Taking a U-turn on its denial that the harsh accountability was in line with its policy, the PTI-led government has come to terms with realities on the ground. The federal cabinet has decided to amend the accountability law, but again in a way that it may lose a part of its sting as businesses and bureaucrats are concerned, but not for the comfort of its political opponents. The proposed amendments bar beneficiaries of plea bargain from continuing their jobs; people arrested under the NAB laws would be able to get bail from trial courts; laws scaring away and threatening investors would be modified and tax evading charges would be looked into by the FIA and FBR instead of NAB. To quote a minister, since the NAB was established to deal with mega corruption it would focus only on such cases. The opposition says it will welcome amending the NAB law but only if it is all-embracing and not discriminatory. In a prompt reaction to the government move, the former Senate chairman Raza Rabbani said the cabinet decision to review NAB law and procedure was "discriminatory, mala fide and tainted with victimization of the political class". According to him, "If each segment of society is to be treated by their peers then the members of parliament should be treated by a Parliamentary Committee on Accountability." Presently, the laws provide for accountability of judges, military men and civil bureaucracy by their peers. The solution, he said, lied in a Federal Commission wherein there was only one law.

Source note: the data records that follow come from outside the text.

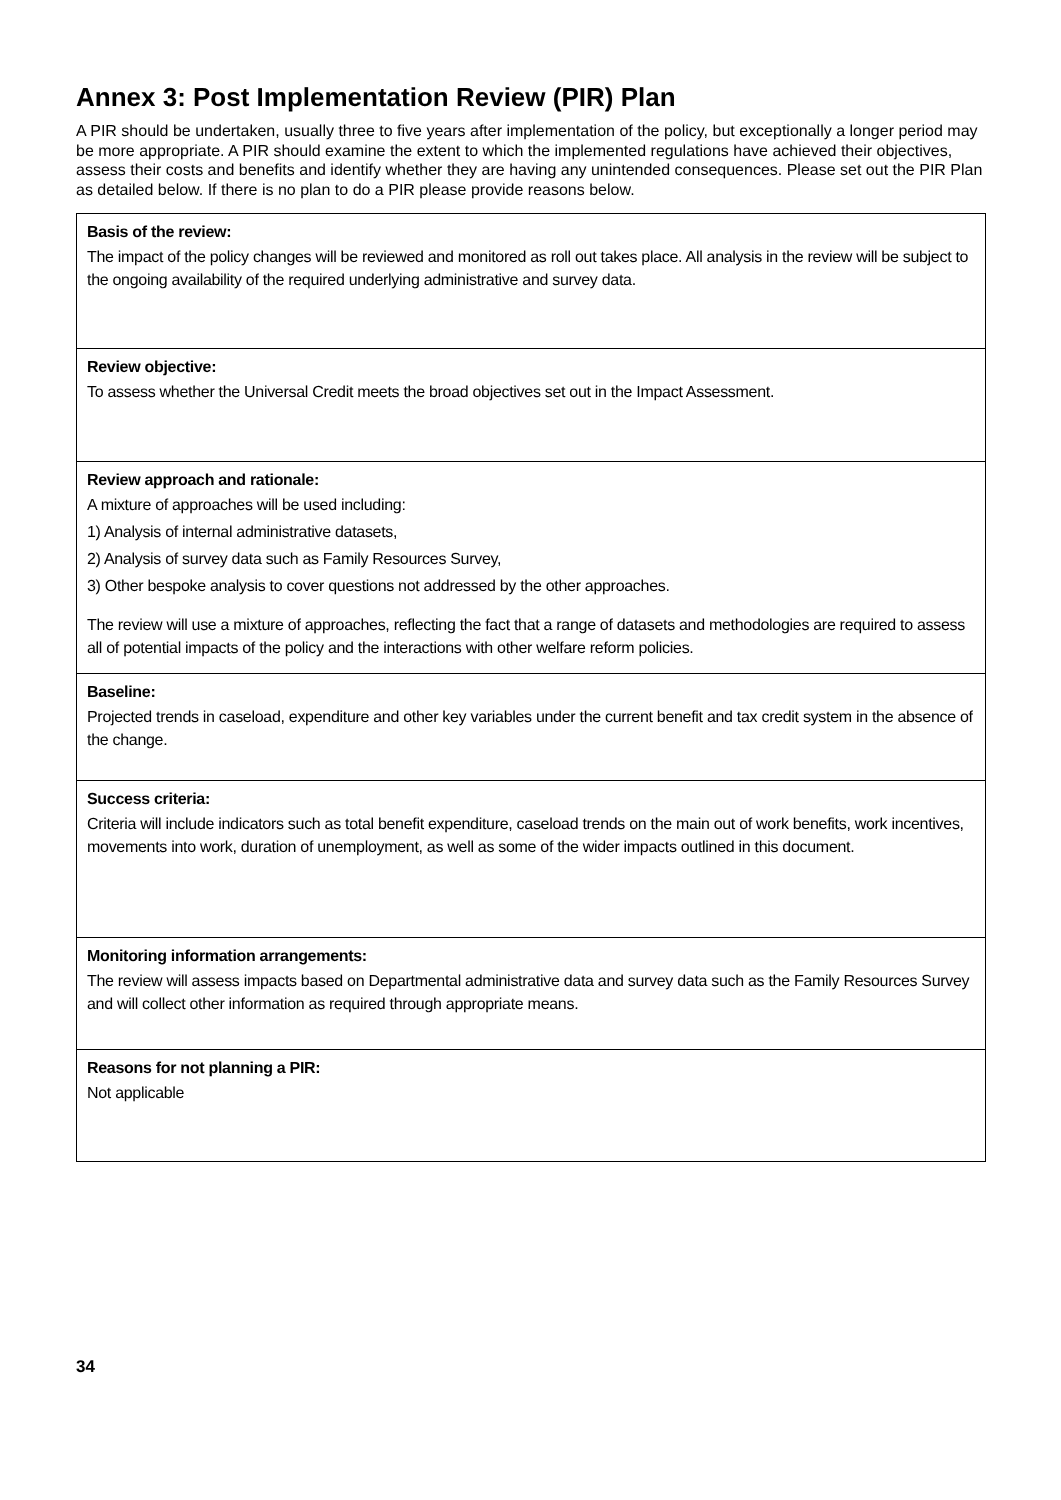Annex 3: Post Implementation Review (PIR) Plan
A PIR should be undertaken, usually three to five years after implementation of the policy, but exceptionally a longer period may be more appropriate. A PIR should examine the extent to which the implemented regulations have achieved their objectives, assess their costs and benefits and identify whether they are having any unintended consequences. Please set out the PIR Plan as detailed below. If there is no plan to do a PIR please provide reasons below.
| Basis of the review: The impact of the policy changes will be reviewed and monitored as roll out takes place. All analysis in the review will be subject to the ongoing availability of the required underlying administrative and survey data. |
| Review objective: To assess whether the Universal Credit meets the broad objectives set out in the Impact Assessment. |
| Review approach and rationale: A mixture of approaches will be used including: 1) Analysis of internal administrative datasets, 2) Analysis of survey data such as Family Resources Survey, 3) Other bespoke analysis to cover questions not addressed by the other approaches. The review will use a mixture of approaches, reflecting the fact that a range of datasets and methodologies are required to assess all of potential impacts of the policy and the interactions with other welfare reform policies. |
| Baseline: Projected trends in caseload, expenditure and other key variables under the current benefit and tax credit system in the absence of the change. |
| Success criteria: Criteria will include indicators such as total benefit expenditure, caseload trends on the main out of work benefits, work incentives, movements into work, duration of unemployment, as well as some of the wider impacts outlined in this document. |
| Monitoring information arrangements: The review will assess impacts based on Departmental administrative data and survey data such as the Family Resources Survey and will collect other information as required through appropriate means. |
| Reasons for not planning a PIR: Not applicable |
34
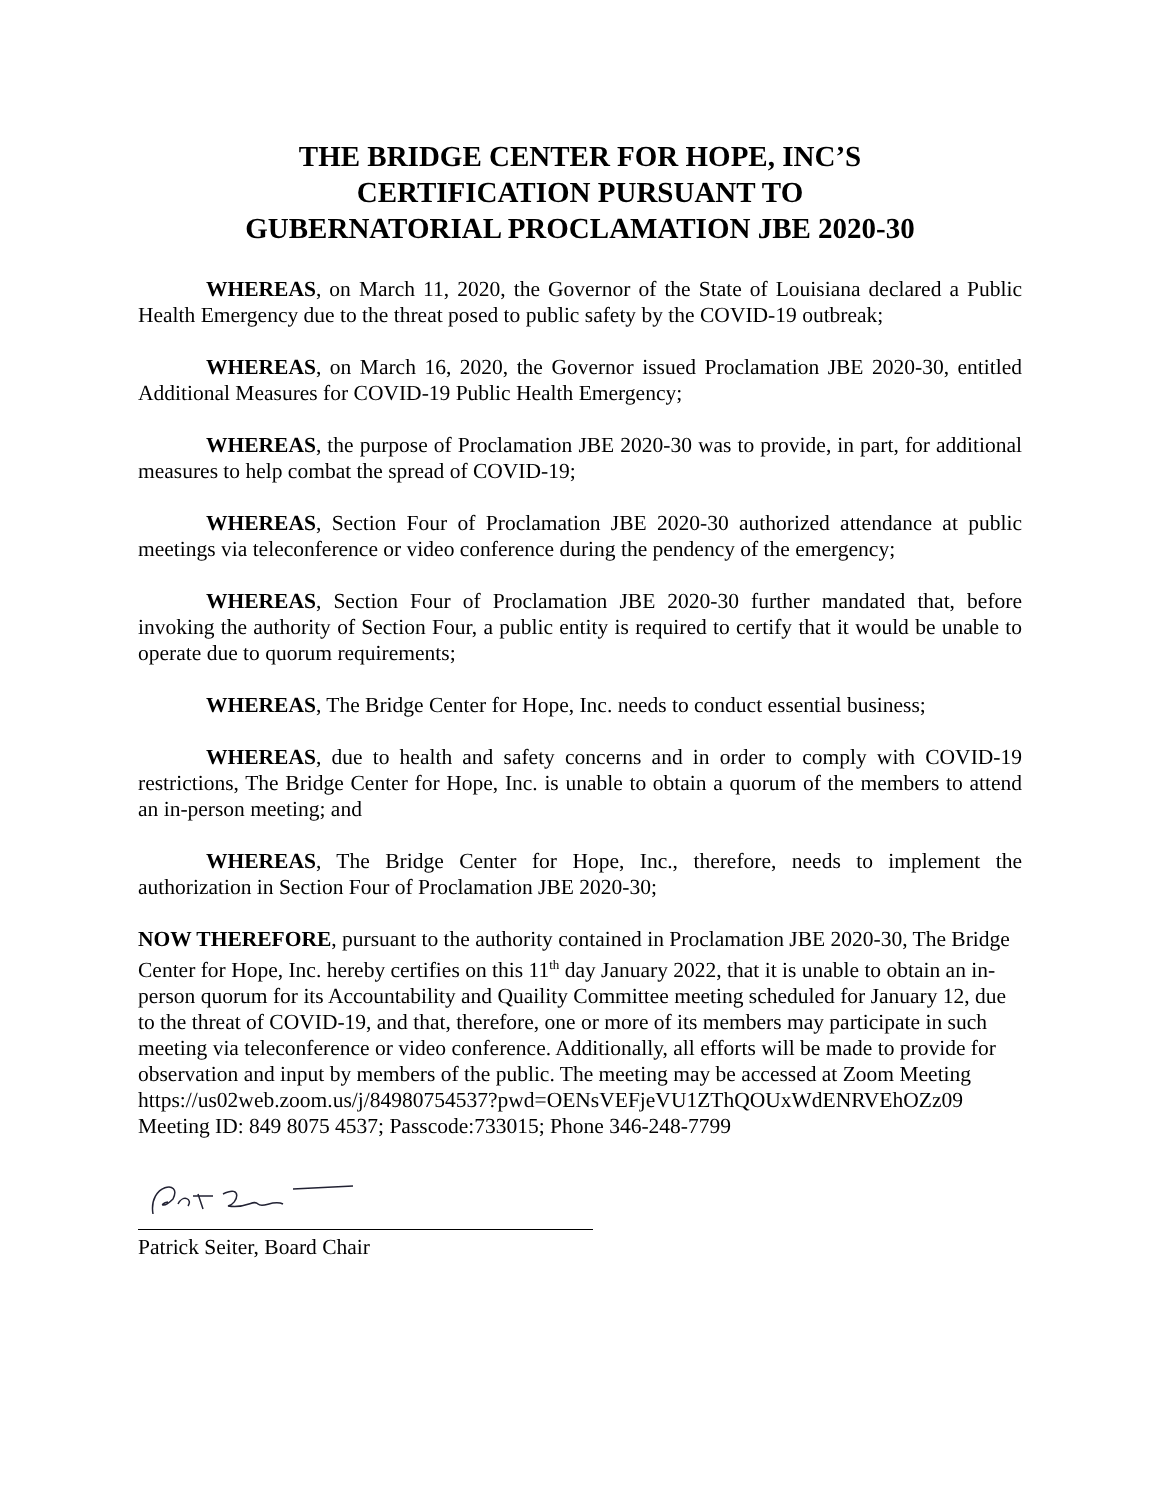THE BRIDGE CENTER FOR HOPE, INC’S
CERTIFICATION PURSUANT TO
GUBERNATORIAL PROCLAMATION JBE 2020-30
WHEREAS, on March 11, 2020, the Governor of the State of Louisiana declared a Public Health Emergency due to the threat posed to public safety by the COVID-19 outbreak;
WHEREAS, on March 16, 2020, the Governor issued Proclamation JBE 2020-30, entitled Additional Measures for COVID-19 Public Health Emergency;
WHEREAS, the purpose of Proclamation JBE 2020-30 was to provide, in part, for additional measures to help combat the spread of COVID-19;
WHEREAS, Section Four of Proclamation JBE 2020-30 authorized attendance at public meetings via teleconference or video conference during the pendency of the emergency;
WHEREAS, Section Four of Proclamation JBE 2020-30 further mandated that, before invoking the authority of Section Four, a public entity is required to certify that it would be unable to operate due to quorum requirements;
WHEREAS, The Bridge Center for Hope, Inc. needs to conduct essential business;
WHEREAS, due to health and safety concerns and in order to comply with COVID-19 restrictions, The Bridge Center for Hope, Inc. is unable to obtain a quorum of the members to attend an in-person meeting; and
WHEREAS, The Bridge Center for Hope, Inc., therefore, needs to implement the authorization in Section Four of Proclamation JBE 2020-30;
NOW THEREFORE, pursuant to the authority contained in Proclamation JBE 2020-30, The Bridge Center for Hope, Inc. hereby certifies on this 11<sup>th</sup> day January 2022, that it is unable to obtain an in-person quorum for its Accountability and Quaility Committee meeting scheduled for January 12, due to the threat of COVID-19, and that, therefore, one or more of its members may participate in such meeting via teleconference or video conference. Additionally, all efforts will be made to provide for observation and input by members of the public. The meeting may be accessed at Zoom Meeting
https://us02web.zoom.us/j/84980754537?pwd=OENsVEFjeVU1ZThQOUxWdENRVEhOZz09
Meeting ID: 849 8075 4537; Passcode:733015; Phone 346-248-7799
Patrick Seiter, Board Chair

Should this dissimilarity of views between the government and political opposition persist, and which is likely to be the case, then the cabinet decision to amend the NAB laws is clearly a still-born proposition. The reality on the ground is that the government is just in no position to legislate a law in the absence of opposition's support. Here in this case they don't seem to be on the same page, as they are not on many others, earning the national parliament a stigma of being nothing more than a debating forum. Even if one may disagree with Rabbani's take on the cabinet decision one cannot help arguing that the government move is nothing more than a propaganda gimmick. In a functional democracy, the opposition is the government-in-waiting. It is said to be a party to any law enacted by the elected house even when it had stoutly argued against it. Let this Ordinance - which has undermined the national unity like no other issue - be converted into an act of parliament. Barring an exceptional exigency warranting immediate law-making, governance through ordinances is an insult to a parliament. Not the parts of it, but the entire accountability process should be looked into and if indispensible it should be sanctified by the parliament.